Extracted records: Begin
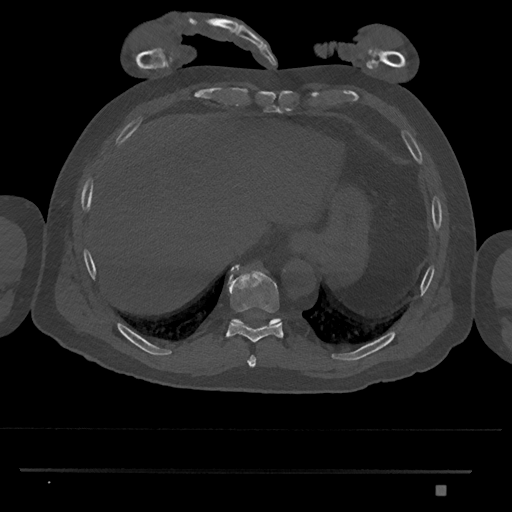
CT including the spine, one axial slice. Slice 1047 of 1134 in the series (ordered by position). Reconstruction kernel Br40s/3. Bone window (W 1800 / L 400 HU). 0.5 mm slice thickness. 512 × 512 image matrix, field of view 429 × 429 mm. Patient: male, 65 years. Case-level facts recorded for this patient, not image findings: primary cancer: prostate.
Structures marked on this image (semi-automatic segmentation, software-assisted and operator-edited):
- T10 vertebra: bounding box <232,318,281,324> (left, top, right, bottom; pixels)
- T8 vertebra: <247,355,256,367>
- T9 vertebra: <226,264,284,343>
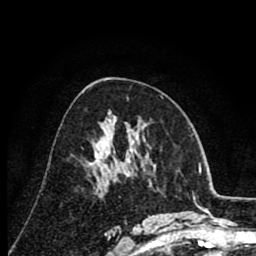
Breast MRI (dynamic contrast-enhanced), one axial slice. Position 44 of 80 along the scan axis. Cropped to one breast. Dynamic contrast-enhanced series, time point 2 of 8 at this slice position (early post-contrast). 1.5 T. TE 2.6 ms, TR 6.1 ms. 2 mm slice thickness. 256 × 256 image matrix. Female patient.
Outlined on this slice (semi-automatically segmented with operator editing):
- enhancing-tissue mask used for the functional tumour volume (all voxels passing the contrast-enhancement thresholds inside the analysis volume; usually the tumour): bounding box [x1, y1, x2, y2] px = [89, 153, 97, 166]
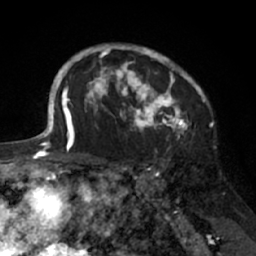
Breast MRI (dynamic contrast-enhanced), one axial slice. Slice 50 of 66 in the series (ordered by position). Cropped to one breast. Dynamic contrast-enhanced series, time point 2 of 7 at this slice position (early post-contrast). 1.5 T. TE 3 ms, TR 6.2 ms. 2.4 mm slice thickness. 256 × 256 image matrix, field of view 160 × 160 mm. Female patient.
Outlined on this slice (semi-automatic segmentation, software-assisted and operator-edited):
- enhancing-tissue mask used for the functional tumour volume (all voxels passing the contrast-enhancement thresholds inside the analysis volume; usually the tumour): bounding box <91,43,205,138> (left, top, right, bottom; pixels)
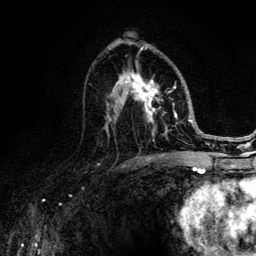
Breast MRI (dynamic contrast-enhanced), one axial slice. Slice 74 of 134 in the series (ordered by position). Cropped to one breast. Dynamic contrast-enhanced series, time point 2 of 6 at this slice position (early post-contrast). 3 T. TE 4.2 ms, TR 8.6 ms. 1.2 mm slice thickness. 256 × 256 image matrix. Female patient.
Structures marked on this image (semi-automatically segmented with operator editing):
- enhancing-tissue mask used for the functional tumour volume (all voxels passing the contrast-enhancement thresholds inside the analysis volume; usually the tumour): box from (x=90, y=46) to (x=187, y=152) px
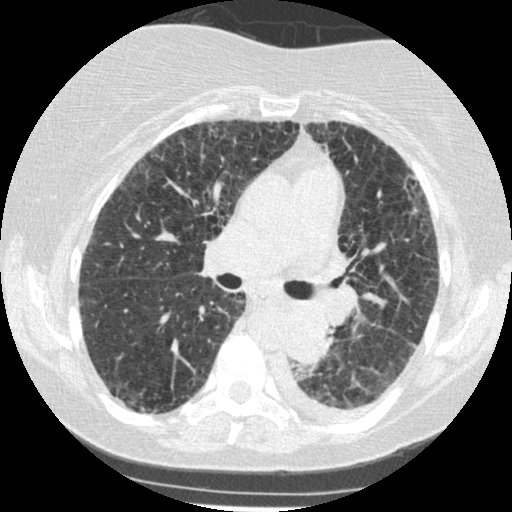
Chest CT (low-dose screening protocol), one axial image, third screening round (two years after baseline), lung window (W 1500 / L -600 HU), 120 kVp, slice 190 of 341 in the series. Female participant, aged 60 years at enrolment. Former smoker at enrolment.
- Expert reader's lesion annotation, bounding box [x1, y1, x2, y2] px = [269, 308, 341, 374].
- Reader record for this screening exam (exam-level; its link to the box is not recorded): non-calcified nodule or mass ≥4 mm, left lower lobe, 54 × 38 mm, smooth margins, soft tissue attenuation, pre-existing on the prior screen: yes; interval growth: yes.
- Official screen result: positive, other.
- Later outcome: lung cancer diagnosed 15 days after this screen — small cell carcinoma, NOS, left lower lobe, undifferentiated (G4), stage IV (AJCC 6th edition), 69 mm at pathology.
Extracted records: End
● Task instructions
Find every line above that contains the word "lower", and return each one.

● Task result
- Reader record for this screening exam (exam-level; its link to the box is not recorded): non-calcified nodule or mass ≥4 mm, left lower lobe, 54 × 38 mm, smooth margins, soft tissue attenuation, pre-existing on the prior screen: yes; interval growth: yes.
- Later outcome: lung cancer diagnosed 15 days after this screen — small cell carcinoma, NOS, left lower lobe, undifferentiated (G4), stage IV (AJCC 6th edition), 69 mm at pathology.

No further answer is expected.